** Task prompt **
Swap each "Черкаси" in the listing below for "Cherkasy" and write the lines out again with nothing else changed. Leave the pictures out of your answer.

-------- Working data --------

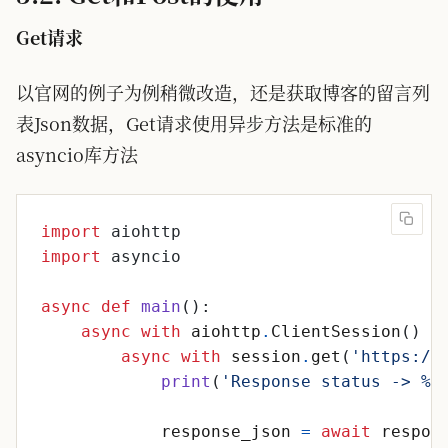
Get请求
以官网的例子为例稍微改造，还是获取博客的留言列
表Json数据，Get请求使用异步方法是标准的
asyncio库方法
import
aiohttp
import
asyncio
async
def
main
(
)
:
async
with
aiohttp
.
ClientSession
(
)
a
async
with
session
.
get
(
'
https://
print
(
'
Response status -> 
%d
response_json
=
await
respon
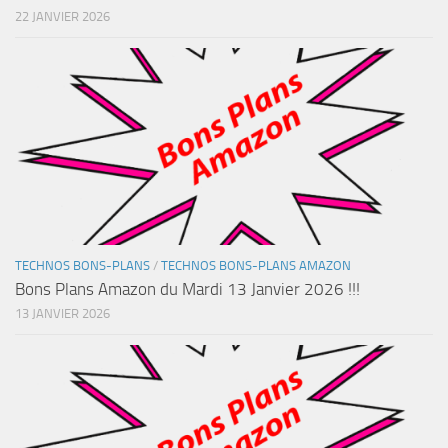
22 JANVIER 2026
TECHNOS BONS-PLANS
/
TECHNOS BONS-PLANS AMAZON
Bons Plans Amazon du Mardi 13 Janvier 2026 !!!
13 JANVIER 2026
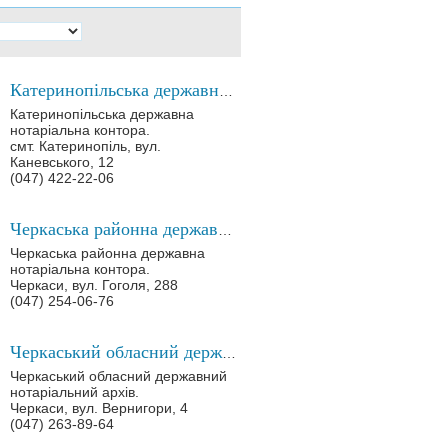
Катеринопільська державна нотаріальна контора
Катеринопільська державна
нотаріальна контора.
смт. Катеринопіль, вул.
Каневського, 12
(047) 422-22-06
Черкаська районна державна нотаріальна контора
Черкаська районна державна
нотаріальна контора.
Черкаси, вул. Гоголя, 288
(047) 254-06-76
Черкаський обласний державний нотаріальний архів
Черкаський обласний державний
нотаріальний архів.
Черкаси, вул. Вернигори, 4
(047) 263-89-64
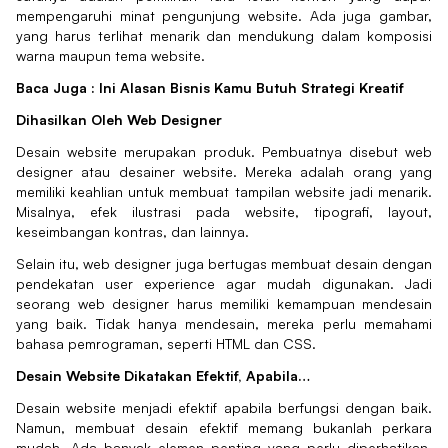
mempengaruhi minat pengunjung website. Ada juga gambar,
yang harus terlihat menarik dan mendukung dalam komposisi
warna maupun tema website.
Baca Juga :
Ini Alasan Bisnis Kamu Butuh Strategi Kreatif
Dihasilkan Oleh Web Designer
Desain website merupakan produk. Pembuatnya disebut web
designer atau desainer website. Mereka adalah orang yang
memiliki keahlian untuk membuat tampilan website jadi menarik.
Misalnya, efek ilustrasi pada website, tipografi, layout,
keseimbangan kontras, dan lainnya.
Selain itu, web designer juga bertugas membuat desain dengan
pendekatan user experience agar mudah digunakan. Jadi
seorang web designer harus memiliki kemampuan mendesain
yang baik. Tidak hanya mendesain, mereka perlu memahami
bahasa pemrograman, seperti HTML dan CSS.
Desain Website Dikatakan Efektif, Apabila…
Desain website menjadi efektif apabila berfungsi dengan baik.
Namun, membuat desain efektif memang bukanlah perkara
mudah. Ada banyak elemen penting yang perlu diperhatikan,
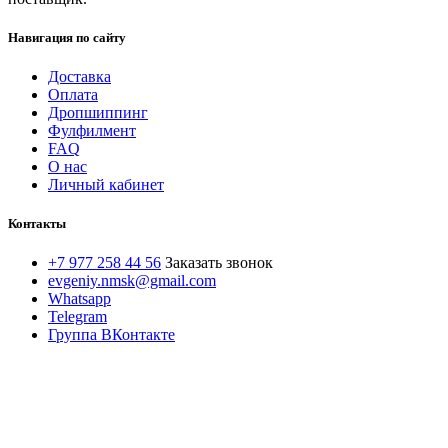
Навигация по сайту
Доставка
Оплата
Дропшиппинг
Фулфилмент
FAQ
О нас
Личный кабинет
Контакты
+7 977 258 44 56
Заказать звонок
evgeniy.nmsk@gmail.com
Whatsapp
Telegram
Группа ВКонтакте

--------

** Response below **
Get请求
以官网的例子为例稍微改造，还是获取博客的留言列
表Json数据，Get请求使用异步方法是标准的
asyncio库方法
import
aiohttp
import
asyncio
async
def
main
(
)
:
async
with
aiohttp
.
ClientSession
(
)
a
async
with
session
.
get
(
'
https://
print
(
'
Response status -> 
%d
response_json
=
await
respon
22 JANVIER 2026
TECHNOS BONS-PLANS
/
TECHNOS BONS-PLANS AMAZON
Bons Plans Amazon du Mardi 13 Janvier 2026 !!!
13 JANVIER 2026
Катеринопільська державна нотаріальна контора
Катеринопільська державна
нотаріальна контора.
смт. Катеринопіль, вул.
Каневського, 12
(047) 422-22-06
Черкаська районна державна нотаріальна контора
Черкаська районна державна
нотаріальна контора.
Cherkasy, вул. Гоголя, 288
(047) 254-06-76
Черкаський обласний державний нотаріальний архів
Черкаський обласний державний
нотаріальний архів.
Cherkasy, вул. Вернигори, 4
(047) 263-89-64
mempengaruhi minat pengunjung website. Ada juga gambar,
yang harus terlihat menarik dan mendukung dalam komposisi
warna maupun tema website.
Baca Juga :
Ini Alasan Bisnis Kamu Butuh Strategi Kreatif
Dihasilkan Oleh Web Designer
Desain website merupakan produk. Pembuatnya disebut web
designer atau desainer website. Mereka adalah orang yang
memiliki keahlian untuk membuat tampilan website jadi menarik.
Misalnya, efek ilustrasi pada website, tipografi, layout,
keseimbangan kontras, dan lainnya.
Selain itu, web designer juga bertugas membuat desain dengan
pendekatan user experience agar mudah digunakan. Jadi
seorang web designer harus memiliki kemampuan mendesain
yang baik. Tidak hanya mendesain, mereka perlu memahami
bahasa pemrograman, seperti HTML dan CSS.
Desain Website Dikatakan Efektif, Apabila…
Desain website menjadi efektif apabila berfungsi dengan baik.
Namun, membuat desain efektif memang bukanlah perkara
mudah. Ada banyak elemen penting yang perlu diperhatikan,
Навигация по сайту
Доставка
Оплата
Дропшиппинг
Фулфилмент
FAQ
О нас
Личный кабинет
Контакты
+7 977 258 44 56
Заказать звонок
evgeniy.nmsk@gmail.com
Whatsapp
Telegram
Группа ВКонтакте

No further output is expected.